● **Reading text**:
Surface Areas and Volumes of Hyperspheres

I noticed that the formulae for the sizes of the surface (or rather, boundary) and volume (interior) of circles, spheres and hyperspheres seem to have discontinuities (or ‘jumps’) in the index of \pi.

However, this is only a result of simplifying a uniform formula for particular cases.

The indices I prefer for the boundary function are not standard, and thus I use an asterisk (\ast) to highlight the difference. See the note on notation below for the details.

Reduced Formulae

Here’s a table of the first few values for higher-dimensional spheres of radius r.

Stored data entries
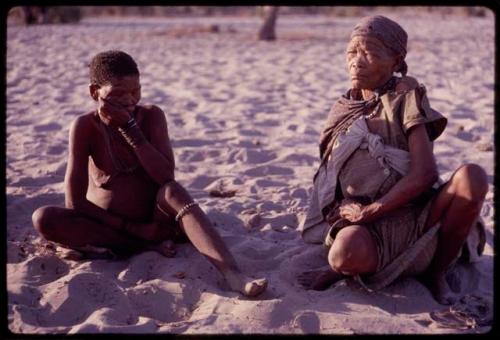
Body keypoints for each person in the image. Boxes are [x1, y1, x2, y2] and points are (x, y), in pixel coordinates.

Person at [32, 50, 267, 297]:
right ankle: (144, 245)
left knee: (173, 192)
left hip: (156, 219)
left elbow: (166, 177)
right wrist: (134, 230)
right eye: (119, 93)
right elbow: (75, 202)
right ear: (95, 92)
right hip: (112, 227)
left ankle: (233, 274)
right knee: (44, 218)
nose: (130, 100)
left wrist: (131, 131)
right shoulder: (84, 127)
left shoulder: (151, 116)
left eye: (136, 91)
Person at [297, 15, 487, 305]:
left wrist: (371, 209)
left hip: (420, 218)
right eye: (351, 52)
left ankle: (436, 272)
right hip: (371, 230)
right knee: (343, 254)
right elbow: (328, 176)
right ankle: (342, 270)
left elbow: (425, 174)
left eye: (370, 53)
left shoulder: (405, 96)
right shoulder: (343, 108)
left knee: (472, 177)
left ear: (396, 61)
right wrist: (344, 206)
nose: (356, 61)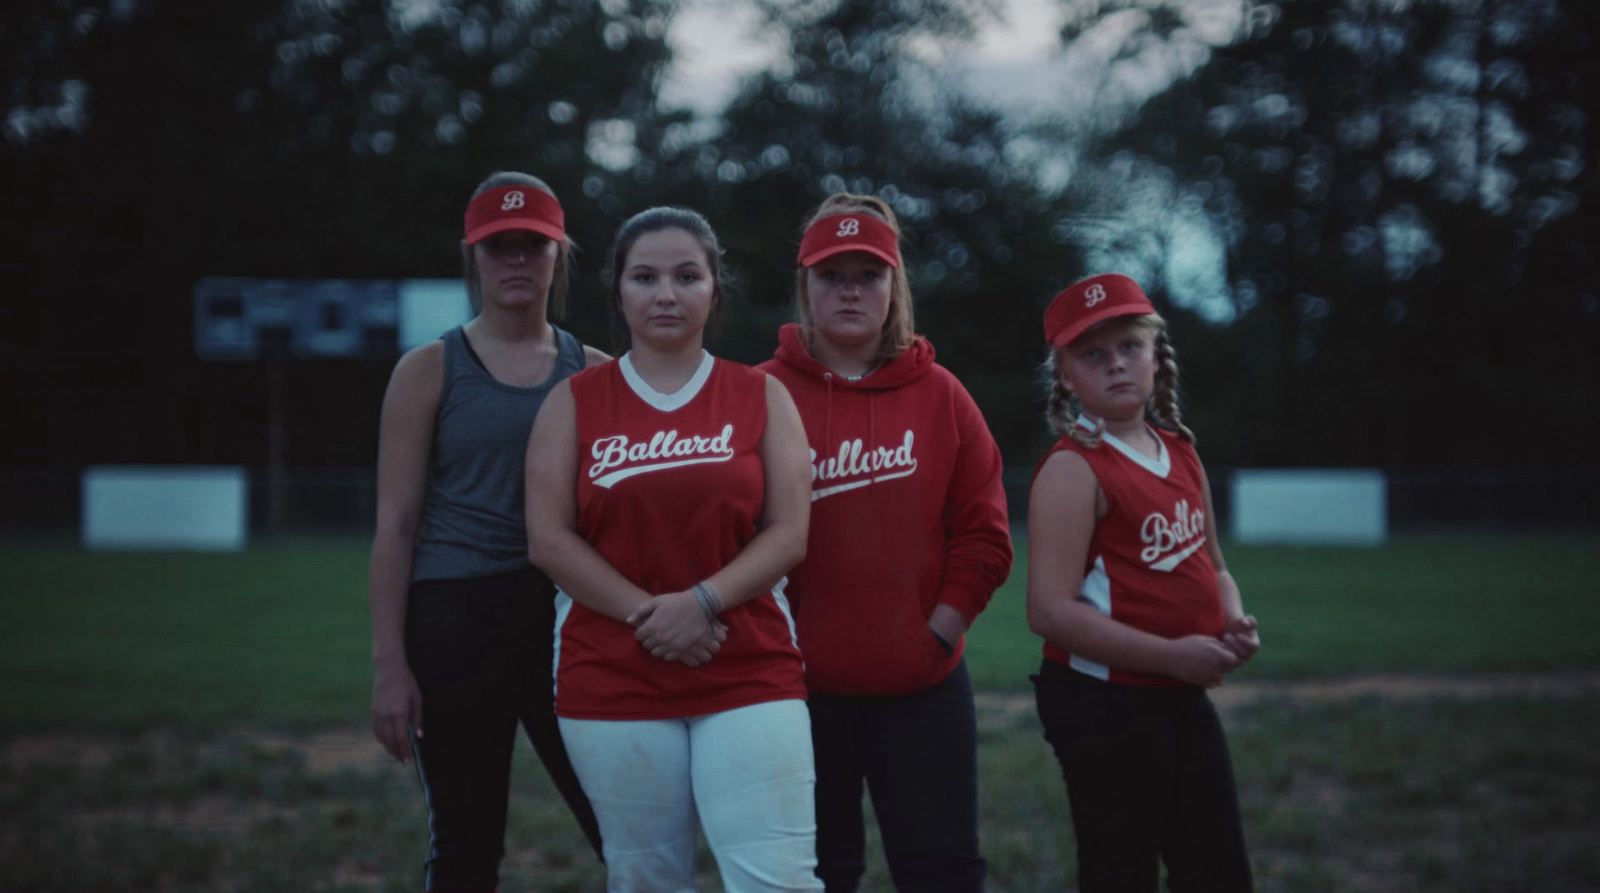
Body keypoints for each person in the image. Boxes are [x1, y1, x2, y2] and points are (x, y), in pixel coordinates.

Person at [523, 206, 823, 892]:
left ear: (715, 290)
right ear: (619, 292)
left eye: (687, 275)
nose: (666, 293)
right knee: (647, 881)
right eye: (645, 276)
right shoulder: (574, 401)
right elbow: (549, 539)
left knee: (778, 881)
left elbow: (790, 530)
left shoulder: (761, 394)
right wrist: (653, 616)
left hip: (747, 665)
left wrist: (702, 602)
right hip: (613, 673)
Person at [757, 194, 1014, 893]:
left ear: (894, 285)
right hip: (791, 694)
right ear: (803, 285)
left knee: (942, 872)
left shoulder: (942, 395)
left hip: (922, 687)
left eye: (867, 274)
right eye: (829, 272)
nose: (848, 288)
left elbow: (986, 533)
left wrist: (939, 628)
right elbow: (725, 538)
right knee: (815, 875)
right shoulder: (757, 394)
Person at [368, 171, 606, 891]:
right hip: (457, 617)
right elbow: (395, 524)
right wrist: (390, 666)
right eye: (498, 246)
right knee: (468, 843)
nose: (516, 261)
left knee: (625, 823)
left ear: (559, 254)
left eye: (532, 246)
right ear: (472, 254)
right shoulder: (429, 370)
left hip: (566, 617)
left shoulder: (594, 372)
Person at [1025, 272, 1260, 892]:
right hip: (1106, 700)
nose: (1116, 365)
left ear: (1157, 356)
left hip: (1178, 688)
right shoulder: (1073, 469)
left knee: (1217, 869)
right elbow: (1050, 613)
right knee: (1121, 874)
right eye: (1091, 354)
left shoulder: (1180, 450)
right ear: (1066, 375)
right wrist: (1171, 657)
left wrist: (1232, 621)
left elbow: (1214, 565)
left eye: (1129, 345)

==

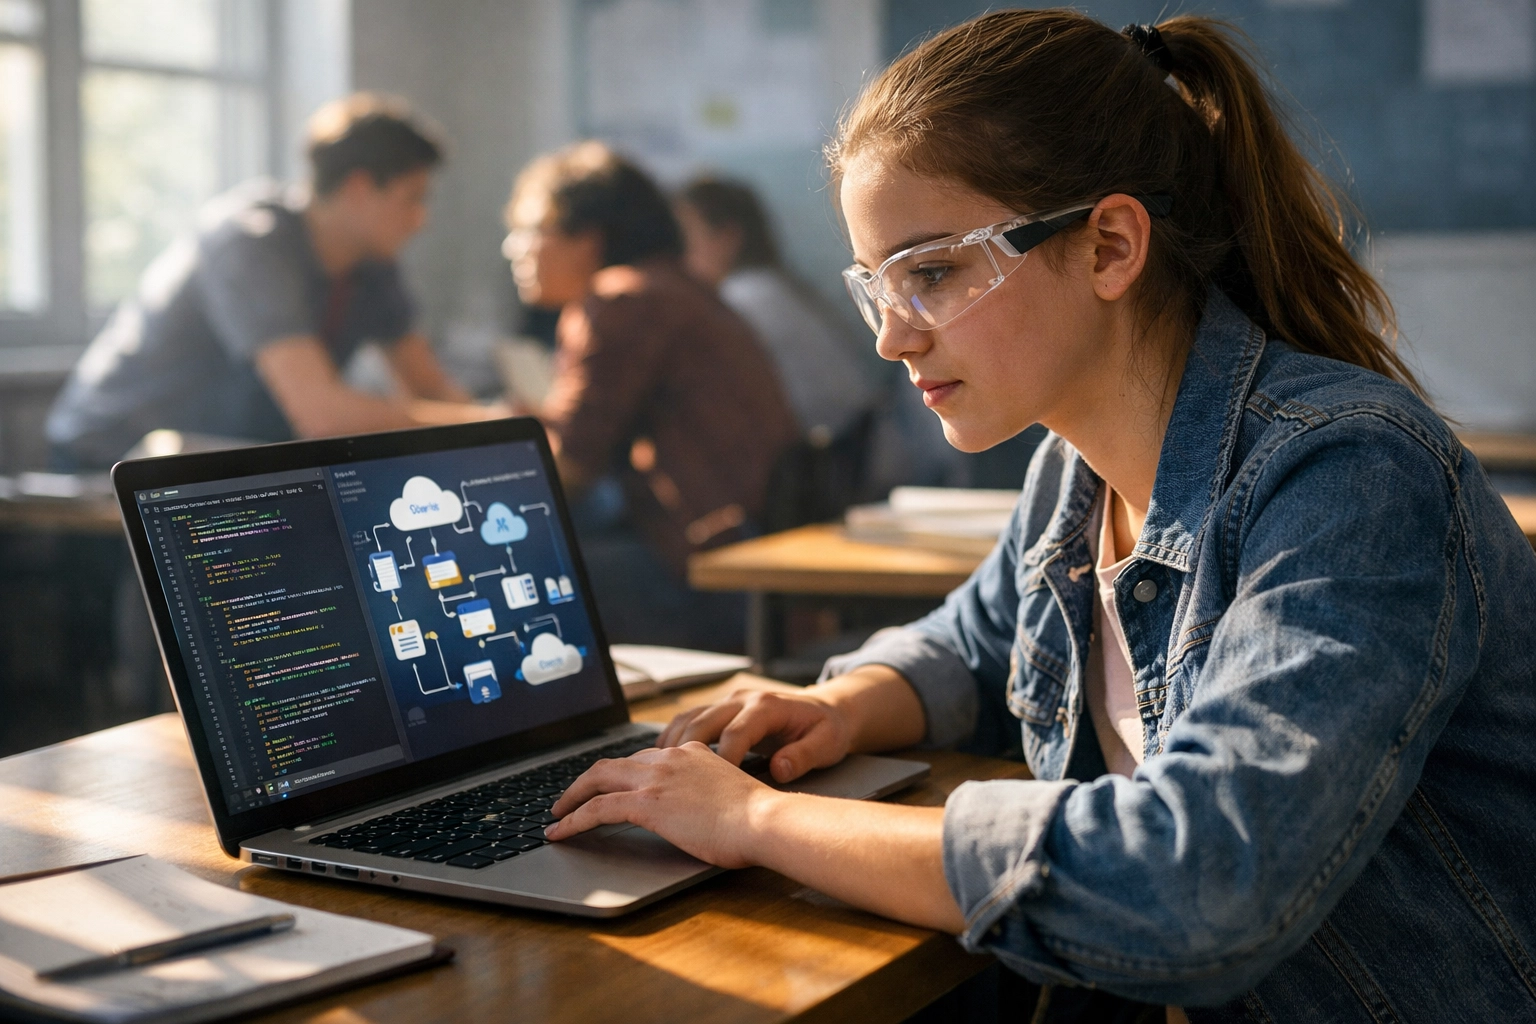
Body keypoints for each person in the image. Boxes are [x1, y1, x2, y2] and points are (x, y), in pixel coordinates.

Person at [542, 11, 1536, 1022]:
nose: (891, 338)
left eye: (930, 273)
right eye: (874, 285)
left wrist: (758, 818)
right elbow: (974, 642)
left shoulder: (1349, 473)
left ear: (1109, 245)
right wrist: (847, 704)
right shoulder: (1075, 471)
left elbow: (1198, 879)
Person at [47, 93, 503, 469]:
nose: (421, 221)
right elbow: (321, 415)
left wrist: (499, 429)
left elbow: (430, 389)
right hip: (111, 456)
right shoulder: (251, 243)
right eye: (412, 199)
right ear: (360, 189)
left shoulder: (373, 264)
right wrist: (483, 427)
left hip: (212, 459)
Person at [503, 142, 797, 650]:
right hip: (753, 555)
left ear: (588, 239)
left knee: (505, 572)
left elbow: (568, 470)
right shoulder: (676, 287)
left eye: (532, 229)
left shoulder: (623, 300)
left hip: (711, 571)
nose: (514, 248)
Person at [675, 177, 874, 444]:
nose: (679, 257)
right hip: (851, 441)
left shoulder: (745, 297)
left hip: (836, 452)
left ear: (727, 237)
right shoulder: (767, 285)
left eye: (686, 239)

==

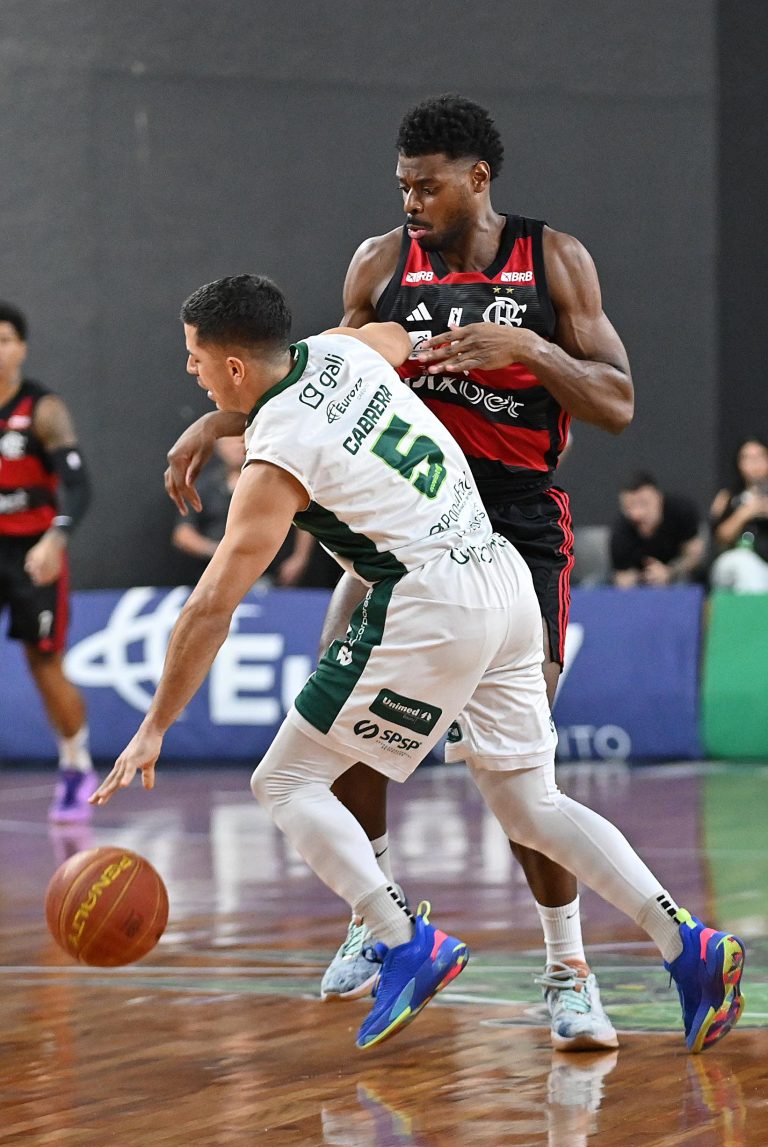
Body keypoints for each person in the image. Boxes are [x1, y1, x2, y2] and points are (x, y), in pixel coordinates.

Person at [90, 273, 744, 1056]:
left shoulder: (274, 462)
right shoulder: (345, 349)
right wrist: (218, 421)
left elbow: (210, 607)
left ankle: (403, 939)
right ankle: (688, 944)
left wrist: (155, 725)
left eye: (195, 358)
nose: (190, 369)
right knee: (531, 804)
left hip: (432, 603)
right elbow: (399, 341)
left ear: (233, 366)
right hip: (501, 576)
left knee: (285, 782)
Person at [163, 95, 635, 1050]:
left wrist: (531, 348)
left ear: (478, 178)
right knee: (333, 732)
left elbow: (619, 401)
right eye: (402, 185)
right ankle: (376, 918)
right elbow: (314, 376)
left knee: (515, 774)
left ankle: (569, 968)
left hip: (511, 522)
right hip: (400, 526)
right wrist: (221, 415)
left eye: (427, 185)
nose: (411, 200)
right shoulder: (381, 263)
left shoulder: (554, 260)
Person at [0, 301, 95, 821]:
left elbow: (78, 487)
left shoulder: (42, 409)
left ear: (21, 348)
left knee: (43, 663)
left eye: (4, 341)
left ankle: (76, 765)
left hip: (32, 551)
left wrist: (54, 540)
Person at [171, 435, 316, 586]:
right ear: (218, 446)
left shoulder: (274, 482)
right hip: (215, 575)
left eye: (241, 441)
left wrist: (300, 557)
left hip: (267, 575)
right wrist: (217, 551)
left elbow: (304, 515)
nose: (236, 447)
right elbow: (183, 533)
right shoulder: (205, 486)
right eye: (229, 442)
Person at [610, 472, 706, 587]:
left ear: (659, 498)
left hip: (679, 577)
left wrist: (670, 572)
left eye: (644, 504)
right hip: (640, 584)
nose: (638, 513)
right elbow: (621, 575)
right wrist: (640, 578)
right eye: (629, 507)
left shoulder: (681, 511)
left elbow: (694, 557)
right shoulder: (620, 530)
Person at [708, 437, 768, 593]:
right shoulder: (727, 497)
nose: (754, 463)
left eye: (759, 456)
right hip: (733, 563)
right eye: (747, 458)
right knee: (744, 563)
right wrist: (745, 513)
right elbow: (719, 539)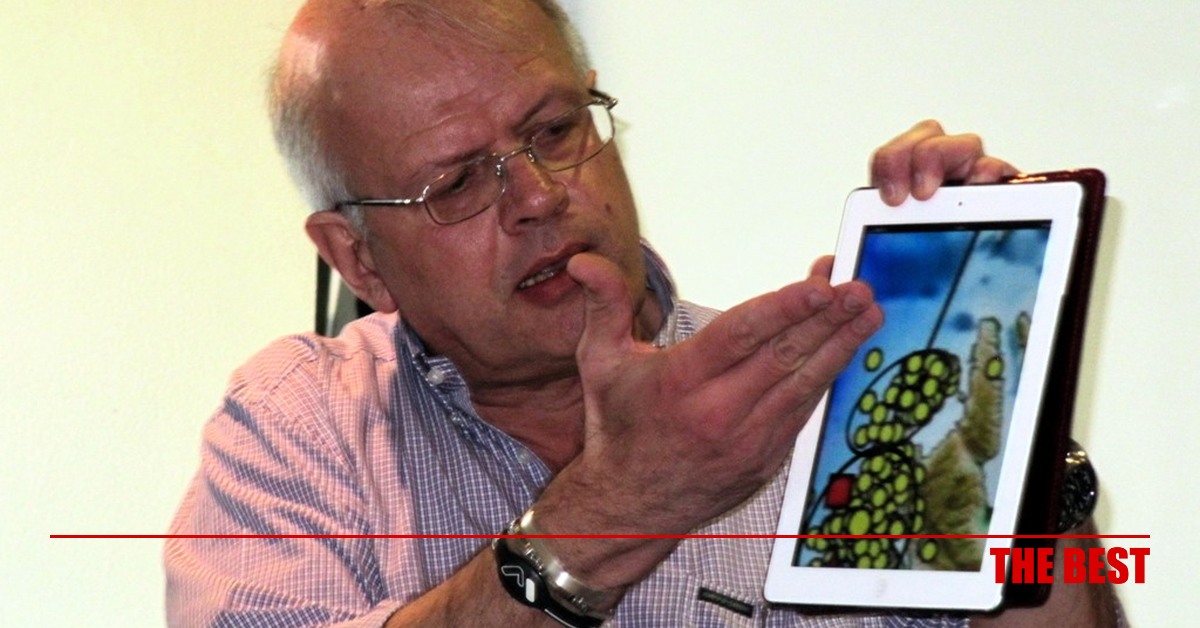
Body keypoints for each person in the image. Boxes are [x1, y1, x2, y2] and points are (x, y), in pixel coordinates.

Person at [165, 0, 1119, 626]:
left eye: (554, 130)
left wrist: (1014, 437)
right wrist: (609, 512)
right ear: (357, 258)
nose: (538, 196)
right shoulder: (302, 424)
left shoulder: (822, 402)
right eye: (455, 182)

● **Tasks and exercises**:
[a] Translate this sentence from the hypersphere text above into Spanish: "However, this is only a result of simplifying a uniform formula for particular cases."
[b] In the hypersphere text above, list every kind of geometric figure named in the sentence that begins "I noticed that the formulae".

● **Answers by item number**:
[a] Sin embargo, esto es solo el resultado de simplificar una fórmula uniforme para casos particulares.

[b] Circles, spheres, hyperspheres